- [PETUNJUK PENGERJAAN]
[a] Menurut teks tentang skrining TBC di Lapas Banyuwangi, metode apa yang digunakan dalam skrining tersebut?
[b] Lanjutkan teks tentang skrining TBC di Lapas Banyuwangi, dimulai setelah kalimat terakhirnya.

- [TEKS LATIHAN]
- - -

Lembaga Pemasyarakatan (Lapas) Kelas IIA Banyuwangi gelar skrining Tuberkulosis (TBC) bagi seluruh Warga Binaan. Hal itu terlaksana melalui kerjasama dengan Dinas Kesehatan setempat.
Kegiatan skrining Apktive Case Finding (ACF) TBC itu merupakan program dari Direktorat Jenderal Pemasyarakatan. Metode skrining yang yang digunakan adalah Intervensi Chest X Ray (rontgen dada).
Pelaksanaan skrining CXR dilakukan oleh tim dari Dinas Kesehatan Banyuwangi yang juga bekerja sama dengan tim vendor X-Ray Tirta Medical Center.
“Skrining TBC dengan intervensi rontgen dada bertujuan untuk menoptimalkan angka penemuan kasus TBC secara aktif dan masif pada kelompok komunal yang berisiko tinggi atau rentan terhadap penularan, ” ujar Kepala Lapas Banyuwangi, Wahyu Indarto, Rabu (13/9).

- - -

- [DATA MENTAH]
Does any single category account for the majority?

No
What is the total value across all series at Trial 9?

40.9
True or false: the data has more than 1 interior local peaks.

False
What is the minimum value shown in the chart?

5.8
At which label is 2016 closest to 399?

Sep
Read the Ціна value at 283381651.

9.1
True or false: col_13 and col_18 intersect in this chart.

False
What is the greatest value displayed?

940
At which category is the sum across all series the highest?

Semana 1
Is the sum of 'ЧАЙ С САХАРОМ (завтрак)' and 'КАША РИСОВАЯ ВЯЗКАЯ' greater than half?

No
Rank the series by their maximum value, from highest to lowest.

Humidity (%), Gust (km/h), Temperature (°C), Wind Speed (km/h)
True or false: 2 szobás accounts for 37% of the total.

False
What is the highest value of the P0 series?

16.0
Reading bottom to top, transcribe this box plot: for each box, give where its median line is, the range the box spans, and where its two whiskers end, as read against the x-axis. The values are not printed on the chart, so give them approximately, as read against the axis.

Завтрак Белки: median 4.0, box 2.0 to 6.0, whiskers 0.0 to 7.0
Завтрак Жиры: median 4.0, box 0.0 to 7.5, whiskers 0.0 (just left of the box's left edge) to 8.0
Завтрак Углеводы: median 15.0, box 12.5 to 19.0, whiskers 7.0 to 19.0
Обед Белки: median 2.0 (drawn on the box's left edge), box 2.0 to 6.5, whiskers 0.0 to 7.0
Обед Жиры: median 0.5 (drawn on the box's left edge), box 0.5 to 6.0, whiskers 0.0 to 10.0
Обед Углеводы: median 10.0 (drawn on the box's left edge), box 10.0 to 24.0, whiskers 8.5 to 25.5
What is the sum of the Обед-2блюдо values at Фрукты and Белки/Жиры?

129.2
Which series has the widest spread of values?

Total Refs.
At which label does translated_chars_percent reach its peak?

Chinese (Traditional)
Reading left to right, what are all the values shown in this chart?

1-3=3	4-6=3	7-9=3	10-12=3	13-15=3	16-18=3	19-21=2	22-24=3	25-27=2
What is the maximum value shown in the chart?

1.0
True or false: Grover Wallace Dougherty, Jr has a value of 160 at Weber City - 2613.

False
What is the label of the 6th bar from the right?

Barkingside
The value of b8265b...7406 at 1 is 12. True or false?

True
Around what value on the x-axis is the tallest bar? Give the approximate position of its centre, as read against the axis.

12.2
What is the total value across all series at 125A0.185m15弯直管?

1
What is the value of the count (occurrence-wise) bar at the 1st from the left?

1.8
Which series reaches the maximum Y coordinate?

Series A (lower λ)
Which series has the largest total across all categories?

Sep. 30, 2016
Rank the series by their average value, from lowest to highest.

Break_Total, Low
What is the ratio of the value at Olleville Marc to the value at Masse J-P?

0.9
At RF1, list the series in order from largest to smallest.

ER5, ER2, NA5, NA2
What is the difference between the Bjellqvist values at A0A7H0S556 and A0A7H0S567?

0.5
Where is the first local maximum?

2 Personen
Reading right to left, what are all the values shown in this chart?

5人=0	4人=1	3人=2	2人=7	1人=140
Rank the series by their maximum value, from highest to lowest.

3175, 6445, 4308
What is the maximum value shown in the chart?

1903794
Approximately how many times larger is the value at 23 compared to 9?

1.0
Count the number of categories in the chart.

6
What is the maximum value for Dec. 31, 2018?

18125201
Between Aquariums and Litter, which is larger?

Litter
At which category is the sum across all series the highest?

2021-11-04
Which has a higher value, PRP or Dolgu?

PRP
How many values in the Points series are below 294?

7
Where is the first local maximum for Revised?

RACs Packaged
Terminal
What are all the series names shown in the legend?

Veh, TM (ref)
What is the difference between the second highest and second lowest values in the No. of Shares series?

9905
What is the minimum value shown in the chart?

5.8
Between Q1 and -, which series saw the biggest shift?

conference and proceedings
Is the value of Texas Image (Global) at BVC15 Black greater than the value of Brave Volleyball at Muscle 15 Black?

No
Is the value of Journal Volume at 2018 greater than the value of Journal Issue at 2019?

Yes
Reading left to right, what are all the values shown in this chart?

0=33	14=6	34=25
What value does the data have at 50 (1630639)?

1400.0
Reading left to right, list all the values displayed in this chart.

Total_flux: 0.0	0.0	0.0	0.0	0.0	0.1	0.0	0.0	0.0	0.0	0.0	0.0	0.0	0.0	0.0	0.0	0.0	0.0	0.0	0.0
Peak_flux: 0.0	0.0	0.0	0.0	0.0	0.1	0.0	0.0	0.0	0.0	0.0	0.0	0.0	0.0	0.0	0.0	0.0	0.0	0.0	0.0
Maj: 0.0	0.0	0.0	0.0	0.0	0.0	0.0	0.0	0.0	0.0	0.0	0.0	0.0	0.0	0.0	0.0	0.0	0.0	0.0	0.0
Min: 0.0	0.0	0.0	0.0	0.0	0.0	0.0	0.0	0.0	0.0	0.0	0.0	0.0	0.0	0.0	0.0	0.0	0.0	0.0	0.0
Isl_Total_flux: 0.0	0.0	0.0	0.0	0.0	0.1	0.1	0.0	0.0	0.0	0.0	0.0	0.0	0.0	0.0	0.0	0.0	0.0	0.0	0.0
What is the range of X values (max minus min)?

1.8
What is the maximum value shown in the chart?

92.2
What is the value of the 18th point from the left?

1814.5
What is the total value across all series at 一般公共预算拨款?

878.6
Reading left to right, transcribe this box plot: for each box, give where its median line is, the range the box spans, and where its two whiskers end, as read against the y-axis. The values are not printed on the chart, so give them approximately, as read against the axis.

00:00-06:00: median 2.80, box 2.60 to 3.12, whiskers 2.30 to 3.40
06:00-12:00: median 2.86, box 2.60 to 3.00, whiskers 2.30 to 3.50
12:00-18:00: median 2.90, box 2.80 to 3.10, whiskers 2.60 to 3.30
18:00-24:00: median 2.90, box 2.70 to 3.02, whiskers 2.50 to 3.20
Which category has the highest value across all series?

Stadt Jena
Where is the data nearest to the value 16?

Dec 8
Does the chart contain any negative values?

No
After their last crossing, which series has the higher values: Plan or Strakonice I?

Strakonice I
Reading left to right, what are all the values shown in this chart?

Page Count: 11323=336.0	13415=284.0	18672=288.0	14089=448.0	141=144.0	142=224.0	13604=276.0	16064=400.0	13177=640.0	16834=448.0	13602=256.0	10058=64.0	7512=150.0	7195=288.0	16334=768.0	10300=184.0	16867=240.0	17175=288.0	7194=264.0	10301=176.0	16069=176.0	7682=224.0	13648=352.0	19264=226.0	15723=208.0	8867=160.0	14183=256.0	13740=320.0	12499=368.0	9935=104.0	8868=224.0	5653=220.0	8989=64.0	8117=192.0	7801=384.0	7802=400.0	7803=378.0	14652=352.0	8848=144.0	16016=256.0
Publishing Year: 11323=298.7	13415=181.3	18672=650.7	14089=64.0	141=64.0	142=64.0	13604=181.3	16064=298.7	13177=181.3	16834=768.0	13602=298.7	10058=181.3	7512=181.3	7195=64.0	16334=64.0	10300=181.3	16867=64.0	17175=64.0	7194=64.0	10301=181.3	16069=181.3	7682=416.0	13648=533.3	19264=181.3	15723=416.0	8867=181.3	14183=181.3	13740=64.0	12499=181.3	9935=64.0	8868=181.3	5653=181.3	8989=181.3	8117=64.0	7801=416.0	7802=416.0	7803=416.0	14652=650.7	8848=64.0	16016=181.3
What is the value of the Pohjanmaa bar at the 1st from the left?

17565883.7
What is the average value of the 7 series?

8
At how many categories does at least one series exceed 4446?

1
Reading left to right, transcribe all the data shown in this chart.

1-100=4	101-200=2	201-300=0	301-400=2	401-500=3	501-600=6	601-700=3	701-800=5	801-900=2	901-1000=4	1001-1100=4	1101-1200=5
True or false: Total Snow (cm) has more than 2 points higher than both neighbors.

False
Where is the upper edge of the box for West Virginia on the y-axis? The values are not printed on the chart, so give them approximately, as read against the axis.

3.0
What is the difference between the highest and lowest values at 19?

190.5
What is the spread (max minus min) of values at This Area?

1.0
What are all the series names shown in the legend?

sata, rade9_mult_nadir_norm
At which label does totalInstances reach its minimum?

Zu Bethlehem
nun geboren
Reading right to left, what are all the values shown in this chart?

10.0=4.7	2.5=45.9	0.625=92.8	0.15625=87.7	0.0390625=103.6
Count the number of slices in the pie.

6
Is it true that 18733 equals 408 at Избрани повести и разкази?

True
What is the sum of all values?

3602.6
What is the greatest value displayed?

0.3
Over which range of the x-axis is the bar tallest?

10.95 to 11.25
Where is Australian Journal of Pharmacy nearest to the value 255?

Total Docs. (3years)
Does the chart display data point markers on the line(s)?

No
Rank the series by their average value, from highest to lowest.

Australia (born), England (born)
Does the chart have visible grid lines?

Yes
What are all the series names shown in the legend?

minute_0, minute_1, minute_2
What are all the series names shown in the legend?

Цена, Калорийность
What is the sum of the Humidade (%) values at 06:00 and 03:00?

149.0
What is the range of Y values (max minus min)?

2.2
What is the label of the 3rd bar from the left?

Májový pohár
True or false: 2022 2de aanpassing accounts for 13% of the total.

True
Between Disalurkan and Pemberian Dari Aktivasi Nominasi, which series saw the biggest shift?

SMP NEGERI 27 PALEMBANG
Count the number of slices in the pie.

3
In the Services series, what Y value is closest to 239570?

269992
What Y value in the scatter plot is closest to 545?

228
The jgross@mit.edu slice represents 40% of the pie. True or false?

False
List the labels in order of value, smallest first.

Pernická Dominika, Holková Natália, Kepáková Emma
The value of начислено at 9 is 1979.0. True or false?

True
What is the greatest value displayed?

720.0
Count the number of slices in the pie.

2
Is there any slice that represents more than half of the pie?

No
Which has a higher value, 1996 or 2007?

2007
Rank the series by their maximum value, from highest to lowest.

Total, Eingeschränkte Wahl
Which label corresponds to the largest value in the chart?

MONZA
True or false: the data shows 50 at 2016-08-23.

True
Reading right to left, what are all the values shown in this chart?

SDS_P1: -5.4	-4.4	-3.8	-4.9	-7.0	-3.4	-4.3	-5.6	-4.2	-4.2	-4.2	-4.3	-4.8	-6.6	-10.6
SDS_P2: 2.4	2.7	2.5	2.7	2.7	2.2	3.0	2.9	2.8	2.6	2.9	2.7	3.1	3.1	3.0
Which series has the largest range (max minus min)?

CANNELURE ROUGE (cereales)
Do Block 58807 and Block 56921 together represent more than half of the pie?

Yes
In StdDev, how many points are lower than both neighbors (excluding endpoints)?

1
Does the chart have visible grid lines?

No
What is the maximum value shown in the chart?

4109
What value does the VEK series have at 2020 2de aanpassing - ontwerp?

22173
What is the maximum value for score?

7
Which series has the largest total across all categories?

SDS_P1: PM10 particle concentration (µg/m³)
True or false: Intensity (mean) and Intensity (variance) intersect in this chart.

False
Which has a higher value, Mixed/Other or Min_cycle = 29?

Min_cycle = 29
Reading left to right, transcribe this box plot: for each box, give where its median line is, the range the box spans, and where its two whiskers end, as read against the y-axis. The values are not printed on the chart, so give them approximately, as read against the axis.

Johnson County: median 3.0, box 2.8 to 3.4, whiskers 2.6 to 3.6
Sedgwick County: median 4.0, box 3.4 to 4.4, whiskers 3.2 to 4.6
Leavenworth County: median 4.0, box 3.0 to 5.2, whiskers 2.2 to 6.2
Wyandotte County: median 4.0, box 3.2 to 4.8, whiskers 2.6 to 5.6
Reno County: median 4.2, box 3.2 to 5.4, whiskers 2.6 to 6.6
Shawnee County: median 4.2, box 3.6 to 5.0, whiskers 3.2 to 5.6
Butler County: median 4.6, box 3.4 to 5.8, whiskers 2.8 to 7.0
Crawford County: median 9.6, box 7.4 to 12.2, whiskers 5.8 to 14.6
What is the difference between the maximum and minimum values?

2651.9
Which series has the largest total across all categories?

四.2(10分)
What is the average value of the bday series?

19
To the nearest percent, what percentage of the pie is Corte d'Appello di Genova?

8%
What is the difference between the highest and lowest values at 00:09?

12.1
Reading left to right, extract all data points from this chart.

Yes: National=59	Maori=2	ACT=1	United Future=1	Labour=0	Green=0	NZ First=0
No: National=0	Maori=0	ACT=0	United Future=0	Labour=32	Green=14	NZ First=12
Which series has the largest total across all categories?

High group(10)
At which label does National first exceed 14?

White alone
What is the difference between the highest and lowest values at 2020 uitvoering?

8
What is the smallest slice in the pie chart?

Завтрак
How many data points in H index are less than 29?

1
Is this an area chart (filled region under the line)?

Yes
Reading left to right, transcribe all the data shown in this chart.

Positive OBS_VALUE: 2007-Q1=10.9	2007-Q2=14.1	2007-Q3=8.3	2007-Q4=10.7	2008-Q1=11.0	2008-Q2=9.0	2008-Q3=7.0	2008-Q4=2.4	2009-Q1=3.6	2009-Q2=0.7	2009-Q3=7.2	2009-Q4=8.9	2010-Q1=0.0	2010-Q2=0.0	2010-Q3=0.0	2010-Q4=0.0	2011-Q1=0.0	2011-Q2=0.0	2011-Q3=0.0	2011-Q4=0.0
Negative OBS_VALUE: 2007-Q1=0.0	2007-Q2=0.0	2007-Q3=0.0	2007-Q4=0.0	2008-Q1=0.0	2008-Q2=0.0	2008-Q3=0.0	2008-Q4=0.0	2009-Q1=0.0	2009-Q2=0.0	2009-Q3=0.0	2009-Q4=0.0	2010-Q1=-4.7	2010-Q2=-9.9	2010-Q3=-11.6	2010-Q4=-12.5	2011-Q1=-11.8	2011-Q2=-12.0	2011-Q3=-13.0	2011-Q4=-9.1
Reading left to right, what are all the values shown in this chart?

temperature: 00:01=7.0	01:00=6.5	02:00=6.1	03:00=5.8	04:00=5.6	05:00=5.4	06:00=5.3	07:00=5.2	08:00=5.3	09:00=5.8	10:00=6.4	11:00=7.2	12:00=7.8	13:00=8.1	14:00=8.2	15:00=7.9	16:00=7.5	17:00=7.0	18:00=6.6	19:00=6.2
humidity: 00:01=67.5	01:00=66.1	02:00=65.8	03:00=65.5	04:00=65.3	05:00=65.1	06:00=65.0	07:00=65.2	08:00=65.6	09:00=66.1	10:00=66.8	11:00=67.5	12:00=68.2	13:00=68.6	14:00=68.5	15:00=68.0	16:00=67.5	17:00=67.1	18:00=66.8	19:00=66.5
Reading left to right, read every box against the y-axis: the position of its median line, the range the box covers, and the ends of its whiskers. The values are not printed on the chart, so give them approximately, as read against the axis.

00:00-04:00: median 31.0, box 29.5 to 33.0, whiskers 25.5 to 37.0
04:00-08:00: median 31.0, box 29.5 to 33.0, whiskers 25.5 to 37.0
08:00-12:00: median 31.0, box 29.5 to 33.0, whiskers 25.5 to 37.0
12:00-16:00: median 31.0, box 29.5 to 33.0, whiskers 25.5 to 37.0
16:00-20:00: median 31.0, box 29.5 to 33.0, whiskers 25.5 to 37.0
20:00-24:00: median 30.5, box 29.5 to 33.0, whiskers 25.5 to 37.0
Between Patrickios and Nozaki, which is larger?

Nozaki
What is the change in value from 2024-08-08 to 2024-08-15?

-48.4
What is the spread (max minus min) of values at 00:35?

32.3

- - -

- [KUNCI JAWABAN]
[a] Intervensi Chest X Ray (rontgen dada).

[b]
Wahyu menyebut, setiap Warga Binaan dilakukan tiga tahapan pemeriksaan, yaitu skrining gejala, skring CXR dan pemeriksaan TCM. “Skrining gejala dilakukan secara mandiri oleh petugas kesehatan Lapas Banyuwangi, ” jelasnya.
Lebih lanjut, Wahyu menjelaskan bahwa lapas menjadi salah satu lingkungan yang rentan terhadap penularan TBC. Hal itu dikarenakan penuhnya penghuni dan jangka waktu kebersamaan dari Warga Binaan yang terbilang cukup lama.
“Lapas Banyuwangi sendiri saat ini dihuni oleh 991 orang, kapasitas idealnya seharusnya hanya dihuni oleh 260 orang, ” terangnya.
Kegiatan tersebut berlangsung selama lima hari. Jika terdapat Warga Binaan yang terindikasi adanya infeksi TBC, maka akan dilakukan pemeriksaan dan pengobatan lebih lanjut.
“Mereka juga akan ditempatkan di kamar khusus untuk perawatan selanjutnya sehingga memudahkan perawatan dan pengobatan, serta mencegah penularan pada Warga Binaan yang lain, ” kata Wahyu.
Wahyu pun menegaskan akan mendukung penuh program pemerintah dalam memutus rantai penularan penyakit TBC, khususnya di lingkungan lapas.
“Kami sampaikan bahwa pengobatan TBC ini ditanggung oleh pemerintah, asal patuh terhadap prosedur pengobatan, penyakit TBC bisa disembuhkan, ” pungkasnya.